Für interessierte und Personen mit Urlaub zu Pfingsten. Am Mittwoch den 27.05. starten wir mit 4 Mann die Urwaldsteig Befahrung. Ca 66km 1500hm 
Trails stellenweise s3s4  (je nach Sichtweise)
Von Forstautobahn bis extrem tollen Abfahrten alles dabei.
Start 9.00 Uhr am Zündstoff in Hemfurth


----------



## TREK_er (21. Mai 2015)

Hört sich gut an. Vllt bekomm ich ja am Mittwoch nen Tag Urlaub dann komm ich gerne mit.

Gruß Stefan


----------



## musiclust (28. Mai 2015)

Moin,

gibt es davon einen GPS Track wen ja  könntest du mir diesen zur Verfügung stellen?

Gruß

  musiclust


----------



## MTBmarkoT (28. Mai 2015)

Auf Gpsies.com Urwaldsteig suchen.

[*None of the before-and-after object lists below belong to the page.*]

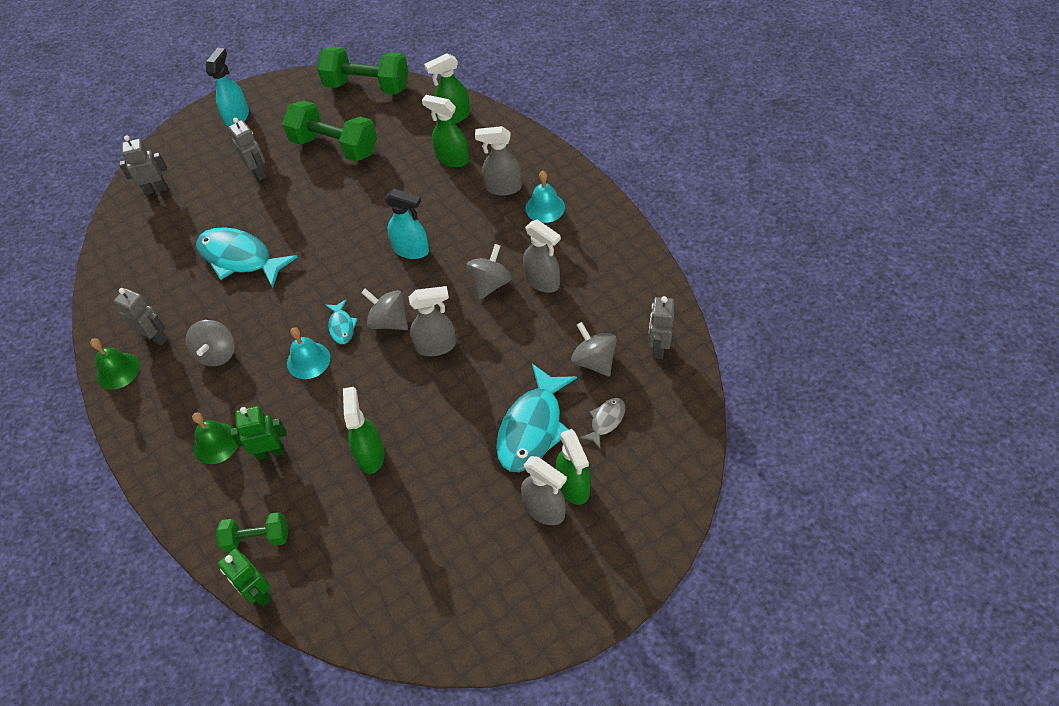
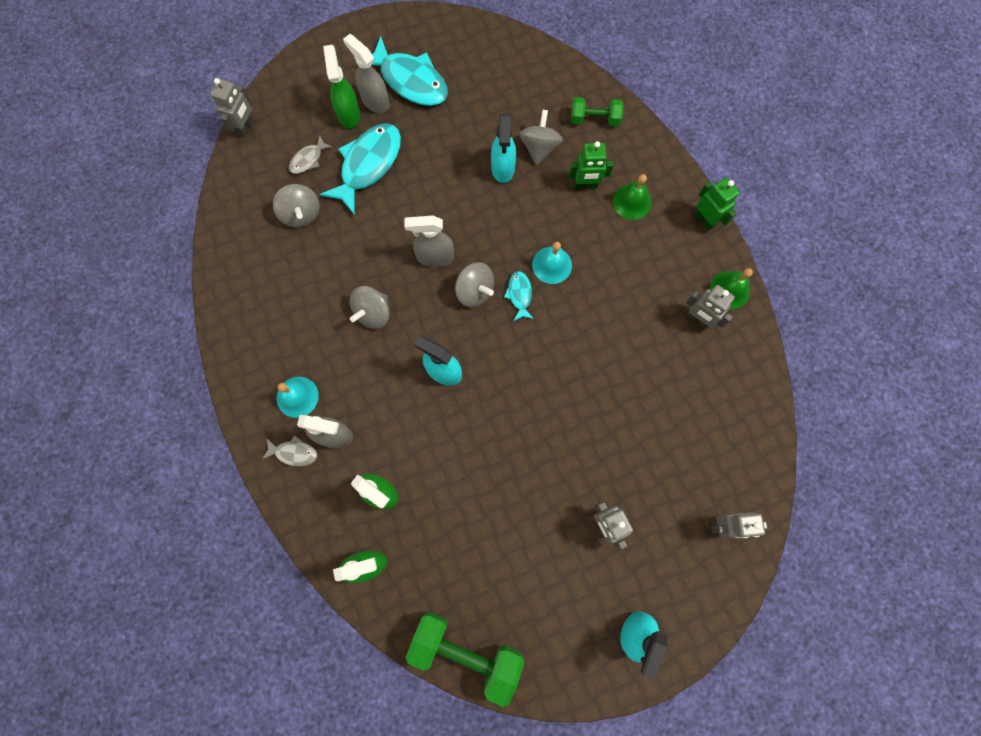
camera: 175 degrees left, 20 degrees up
grey spinning top [185,320,235,366] -> grey spinning top moved to [519,109,563,166]
turquoise fish [196,227,298,288] -> turquoise fish moved to [356,36,448,106]
green robot [218,549,272,606] -> green robot moved to [695,178,740,231]
green dumbbell [282,100,377,162] -> none
green spray bottle [343,387,385,474] -> turquoise spray bottle [491,114,516,183]
grey spray bottle [523,219,561,293] -> none
grey robot [648,296,675,359] -> grey robot moved to [210,78,254,138]
none -> grey fish [262,435,317,466]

Ist nichts für unbegabte Fahrer. Man sollte locker 80km und 2000hm fahren können. Sonst macht es keine Freude.
Wir hatten diesmal wieder jemanden an Bord der sich total überschätzt hat. Da wird es sehr schnell gefährlich.


----------



## musiclust (29. Mai 2015)

Danke, sollte von der Kondition und der Technik her schon passen, da ich solche Touren schon des öfteren absolviert habe.


----------



## MTBmarkoT (17. Juli 2015)

am 13.09. wollen wir mal wieder den Urwaldsteig befahren. bis jetzt ca 10 Teilnehmer


----------



## MTB-News.de




----------



## MTBmarkoT (17. August 2015)

Hier ein Einblick in die letzte Testfahrt

Urwaldsteig... Eine Begnegnung der dritten Art  http://biker-in-love.blogspot.com/2015/08/urwaldsteig-eine-begnegnung-der-dritten.html


----------



## MTBmarkoT (19. September 2015)

am Wochenende findet in Sontra ein 24h Rennen statt. Fals mal jemand vorbei kommen mag.
Wir starten dort nicht aber zum anfeuern usw. kann man ja mal aufschlagen


----------



## cschaeff (21. September 2015)

MTBmarkoT schrieb:


> Hier ein Einblick in die letzte Testfahrt
> 
> Urwaldsteig... Eine Begnegnung der dritten Art  http://biker-in-love.blogspot.com/2015/08/urwaldsteig-eine-begnegnung-der-dritten.html


Urwaldsteig am besten GEGEN den Uhrzeigersinn, dann kann man mehr fahren (meine Erfahrung, bin ihn bislang 2 x in jede Richtung gefahren).


----------



## cschaeff (21. September 2015)

MTBmarkoT schrieb:


> am Wochenende findet in Sontra ein 24h Rennen statt. Fals mal jemand vorbei kommen mag.
> Wir starten dort nicht aber zum anfeuern usw. kann man ja mal aufschlagen


Waren als 4-er Team dabei. Schöne Veranstaltung, super organisiert, familiäre Atmosphäre, tolle Strecke.
Ist schon eine besondere Stimmung, nachts um 4 Uhr mit den ganzen anderen Glühwürmchen um die Wette zu fahren...


----------